DX Unified Infrastructure Management

  • 1.  Monitoring NMS

    Posted Sep 03, 2014 09:50 AM

    Hi!

     

    I would like to monitor if NMS is still running, my first idea was yust writing a custom-probe which connects cyclic to the bus, if this fails I push a mail (no not via emaigtw, but 'handcoded' via smtp/sendmail etc.)

     

    My other idea was simply run some python, which connects to 48000 of the main-hub if thats "connecting" all be or should be fine and perhaps also to 48002, does someone know a simple handshake for these ports, so that I can close them correctly?

     

    Does someone has implemented something like that?

     

    cheers

    Matthias



  • 2.  Re: Monitoring NMS

    Posted Sep 03, 2014 01:45 PM

    Hi,

     

    I have something close to this in place, though it doesn't monitor the BUS or ports.

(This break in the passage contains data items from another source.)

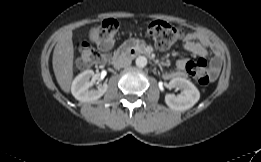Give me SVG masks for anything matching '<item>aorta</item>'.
I'll list each match as a JSON object with an SVG mask.
<instances>
[{
	"instance_id": "1",
	"label": "aorta",
	"mask_w": 261,
	"mask_h": 162,
	"mask_svg": "<svg viewBox=\"0 0 261 162\" xmlns=\"http://www.w3.org/2000/svg\"><path fill=\"white\" fill-rule=\"evenodd\" d=\"M147 64V59L143 56H140L136 59V65L137 67H145Z\"/></svg>"
}]
</instances>
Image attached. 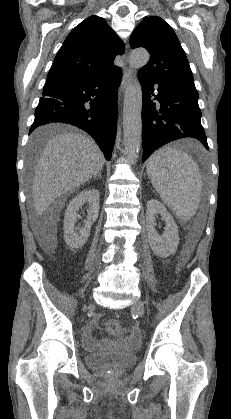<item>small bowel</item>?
<instances>
[{
  "mask_svg": "<svg viewBox=\"0 0 231 419\" xmlns=\"http://www.w3.org/2000/svg\"><path fill=\"white\" fill-rule=\"evenodd\" d=\"M98 328L97 320H93L90 322L84 330L83 337H84V346L89 350H93L97 347L98 344H105L107 342L106 339L96 340L93 336V332ZM138 339L136 334H133L131 337L126 338L123 340L126 344H135L137 343Z\"/></svg>",
  "mask_w": 231,
  "mask_h": 419,
  "instance_id": "small-bowel-1",
  "label": "small bowel"
}]
</instances>
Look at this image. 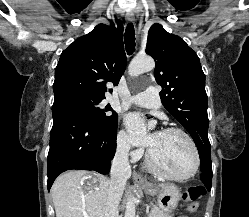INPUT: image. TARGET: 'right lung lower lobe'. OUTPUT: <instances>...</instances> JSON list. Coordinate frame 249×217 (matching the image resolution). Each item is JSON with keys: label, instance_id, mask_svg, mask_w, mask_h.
Instances as JSON below:
<instances>
[{"label": "right lung lower lobe", "instance_id": "98d812e1", "mask_svg": "<svg viewBox=\"0 0 249 217\" xmlns=\"http://www.w3.org/2000/svg\"><path fill=\"white\" fill-rule=\"evenodd\" d=\"M52 114L48 190L56 177L67 170H95L107 174L116 150L117 128H98L66 105H53Z\"/></svg>", "mask_w": 249, "mask_h": 217}]
</instances>
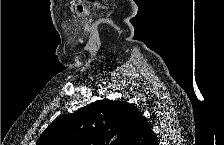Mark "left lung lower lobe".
<instances>
[{
    "mask_svg": "<svg viewBox=\"0 0 224 145\" xmlns=\"http://www.w3.org/2000/svg\"><path fill=\"white\" fill-rule=\"evenodd\" d=\"M129 145H158L151 127L143 117L139 118L135 134Z\"/></svg>",
    "mask_w": 224,
    "mask_h": 145,
    "instance_id": "1",
    "label": "left lung lower lobe"
}]
</instances>
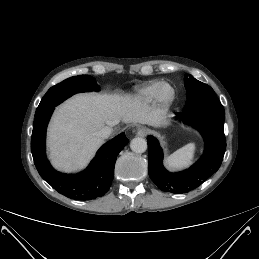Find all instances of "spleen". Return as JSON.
<instances>
[{"instance_id":"obj_1","label":"spleen","mask_w":259,"mask_h":259,"mask_svg":"<svg viewBox=\"0 0 259 259\" xmlns=\"http://www.w3.org/2000/svg\"><path fill=\"white\" fill-rule=\"evenodd\" d=\"M195 144L189 143L176 150L166 159V165L172 169H182L188 167L194 158Z\"/></svg>"}]
</instances>
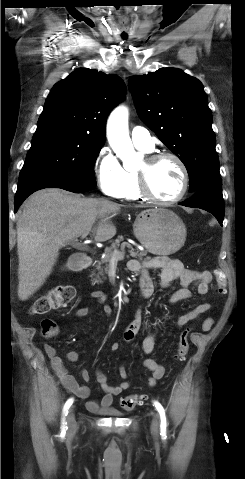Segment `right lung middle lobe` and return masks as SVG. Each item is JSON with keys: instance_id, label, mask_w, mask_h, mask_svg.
Returning a JSON list of instances; mask_svg holds the SVG:
<instances>
[{"instance_id": "dd1d6c3e", "label": "right lung middle lobe", "mask_w": 245, "mask_h": 479, "mask_svg": "<svg viewBox=\"0 0 245 479\" xmlns=\"http://www.w3.org/2000/svg\"><path fill=\"white\" fill-rule=\"evenodd\" d=\"M103 143L85 134L65 130L37 129L18 182L55 175L96 186L94 164Z\"/></svg>"}]
</instances>
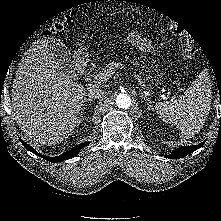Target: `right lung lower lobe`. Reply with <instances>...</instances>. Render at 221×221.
<instances>
[{"label":"right lung lower lobe","instance_id":"obj_1","mask_svg":"<svg viewBox=\"0 0 221 221\" xmlns=\"http://www.w3.org/2000/svg\"><path fill=\"white\" fill-rule=\"evenodd\" d=\"M20 141H21V143L24 145V147H25L27 150L33 152L34 154H36V155H38V156H40V157H42V158H44V159H46V160H48V161L54 162V163H55V162L64 161V160H66V159H69V158H71V157L77 155V154L80 152V150H81L84 146H86V145L88 144L87 142H84V143H82V144H79V145L75 146V147L72 148L71 150H69V151H67V152H65V153H63V154H61V155H59V156H56V157H48V156L41 155V154H39L38 152H36L32 147H30L28 144H26L22 139H20Z\"/></svg>","mask_w":221,"mask_h":221}]
</instances>
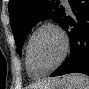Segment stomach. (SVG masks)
Instances as JSON below:
<instances>
[{"label": "stomach", "mask_w": 89, "mask_h": 89, "mask_svg": "<svg viewBox=\"0 0 89 89\" xmlns=\"http://www.w3.org/2000/svg\"><path fill=\"white\" fill-rule=\"evenodd\" d=\"M44 89H69L68 84L63 79L59 80L58 83L52 84Z\"/></svg>", "instance_id": "obj_1"}]
</instances>
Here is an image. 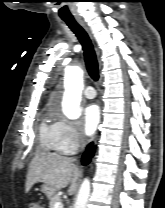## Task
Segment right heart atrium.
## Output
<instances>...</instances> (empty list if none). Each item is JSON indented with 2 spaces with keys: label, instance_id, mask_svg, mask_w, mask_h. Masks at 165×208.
<instances>
[{
  "label": "right heart atrium",
  "instance_id": "obj_1",
  "mask_svg": "<svg viewBox=\"0 0 165 208\" xmlns=\"http://www.w3.org/2000/svg\"><path fill=\"white\" fill-rule=\"evenodd\" d=\"M53 140L58 152L70 155L81 146L83 137L74 122L65 117H59L53 123Z\"/></svg>",
  "mask_w": 165,
  "mask_h": 208
}]
</instances>
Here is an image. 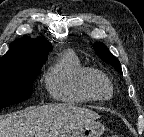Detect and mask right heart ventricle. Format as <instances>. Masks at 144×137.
Returning <instances> with one entry per match:
<instances>
[{
  "label": "right heart ventricle",
  "instance_id": "right-heart-ventricle-1",
  "mask_svg": "<svg viewBox=\"0 0 144 137\" xmlns=\"http://www.w3.org/2000/svg\"><path fill=\"white\" fill-rule=\"evenodd\" d=\"M91 69L71 50L61 54L45 74L50 96L62 103L78 105L95 101L86 91L84 81Z\"/></svg>",
  "mask_w": 144,
  "mask_h": 137
}]
</instances>
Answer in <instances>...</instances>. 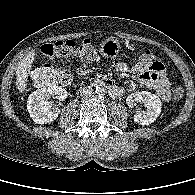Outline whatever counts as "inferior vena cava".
<instances>
[{"label": "inferior vena cava", "mask_w": 195, "mask_h": 195, "mask_svg": "<svg viewBox=\"0 0 195 195\" xmlns=\"http://www.w3.org/2000/svg\"><path fill=\"white\" fill-rule=\"evenodd\" d=\"M94 94L92 87L87 86L80 90V96L84 99L90 98Z\"/></svg>", "instance_id": "obj_1"}]
</instances>
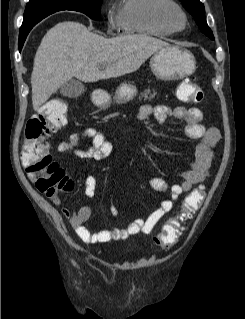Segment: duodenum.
Listing matches in <instances>:
<instances>
[{"instance_id":"obj_1","label":"duodenum","mask_w":245,"mask_h":319,"mask_svg":"<svg viewBox=\"0 0 245 319\" xmlns=\"http://www.w3.org/2000/svg\"><path fill=\"white\" fill-rule=\"evenodd\" d=\"M93 103L97 106L102 104V97L100 93H95L93 95Z\"/></svg>"}]
</instances>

I have scheduled a script every 5-15 (can't remember) minutes that checks the size of some queue files. If those queue files exceed a certain threshold, it sends an e-mail and SMS independently of NMS.

     

    -jon



  • 3.  Re: Monitoring NMS

    Posted Sep 03, 2014 02:10 PM

    What about the following:

     

    #1: Cronjob the runs nimalarm with some magic subsysid

    #2: auto-operator rule that runs a script that touches a file

    #3: Another cronjob that sends and email if age of file is too old?

     

    Or something similar based on same concept.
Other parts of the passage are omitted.